Computer models are inherently approximations and are not able to reliably capture every aspect of cardiac function. A key component in modeling the heart are the cellular models that couple EP, calcium handling and contraction. Current models are built by combining multiple existing models, but the increased need for well described coupled cell models for organ scale simulations will hopefully lead to dedicated coupled models in the future. Such models allow us to simulate cardiac cells under physiological loading conditions to improve determining the parameters for cellular model under in-vivo physiological conditions. Including the interaction between EP and mechanics will move us closer to simulating the complex regulation and physiology of the heart.

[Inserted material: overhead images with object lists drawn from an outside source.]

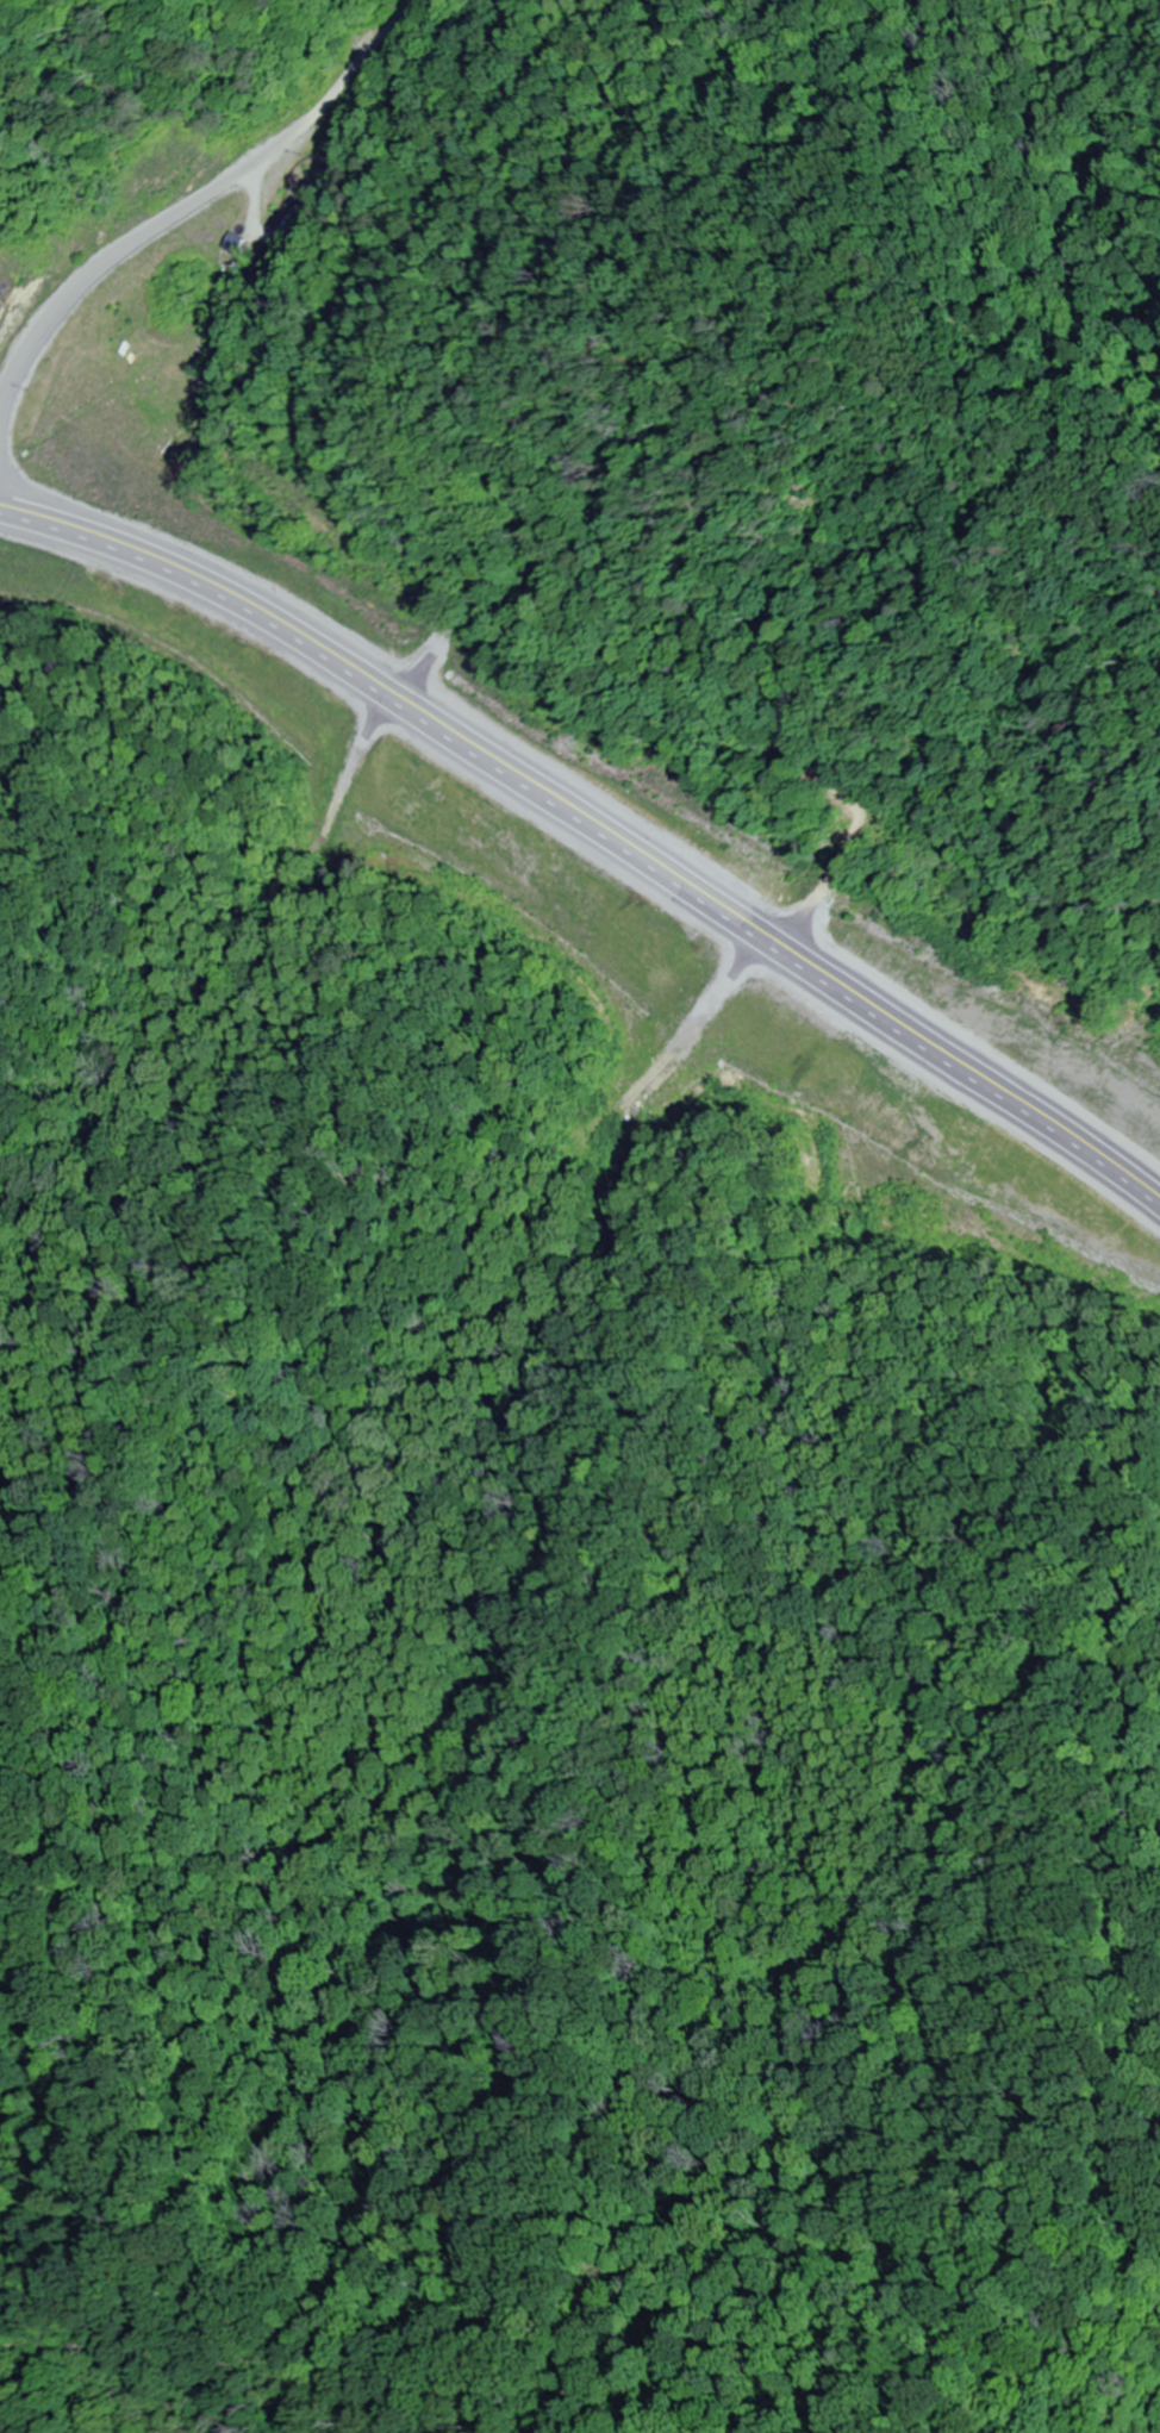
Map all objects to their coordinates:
building: (192, 484)
building: (102, 520)
building: (122, 555)
building: (173, 558)
building: (76, 576)
building: (146, 577)
building: (182, 583)
building: (595, 779)
road: (597, 816)
building: (755, 856)
building: (681, 969)
building: (912, 982)
building: (936, 1114)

Beyond building anatomical models, the parametrization of EM models as well as their validation and verification is an open challenge46 that needs to be addressed to gauge the reliability of model predictions. However, most model parameters cannot be measured in vivo with sufficient accuracy, or they cannot be measured at all and have to be identified, something that is not feasible today for EM models in a unique manner. The development of robust data assimilation strategies is therefore of utmost importance.59

Computations in cardiac EM modeling software are increasingly being performed on accelerators such as GPUs,39 which opens up exciting new directions for the possible applications of EM modeling software. High resolution models of whole organ function, as discussed in this paper, must be computed on HPC resources, which due to their expense and size are usually shared and off-site. Particularly when combined with simpler models with less demanding spatial resolution requirements, such as the Eikonal equation, GPU computation permits rapid computation of a personalized EM model on hardware of a size and price compatible with on-site deployment in a clinical setting.

Conclusions

Over the past decade, a number of effective workflows have been developed for creation of patient-specific, anatomically accurate EM models. Template-based automatic structured mesh generation techniques can provide personalized biventricular anatomies with few DOF, but a significant degree of geometric simplification is inevitable and exact anatomical correspondence cannot be guaranteed.33 Conversely, fully automatic, image-based unstructured meshing techniques have reached a level of maturity that enables the generation of large cohorts of models in high throughput modeling studies without compromising geometric fidelity.54

The disadvantage of this latter approach is the large number of DOF incurred by a discretization which is sufficiently fine for the computation of nearly converged solutions9,44 when considering biophysically detailed strongly coupled EM models. While the use of such a high resolution is accepted as necessary for modeling EP, this is not yet the case for mechanics. However, computational limitations are steadily being alleviated as more and more powerful hardware becomes available in the era of Exascale computing and better scalable numerical methods are developed.2,24

These technologies are poised to enable a new cardiac EM modeling paradigm in which cardiac anatomy is represented with high geometric fidelity, and where the level of biophysical detail is chosen according to the questions being addressed, without the tight technical limitations of weakly coupled EP and mechanics modeling tools.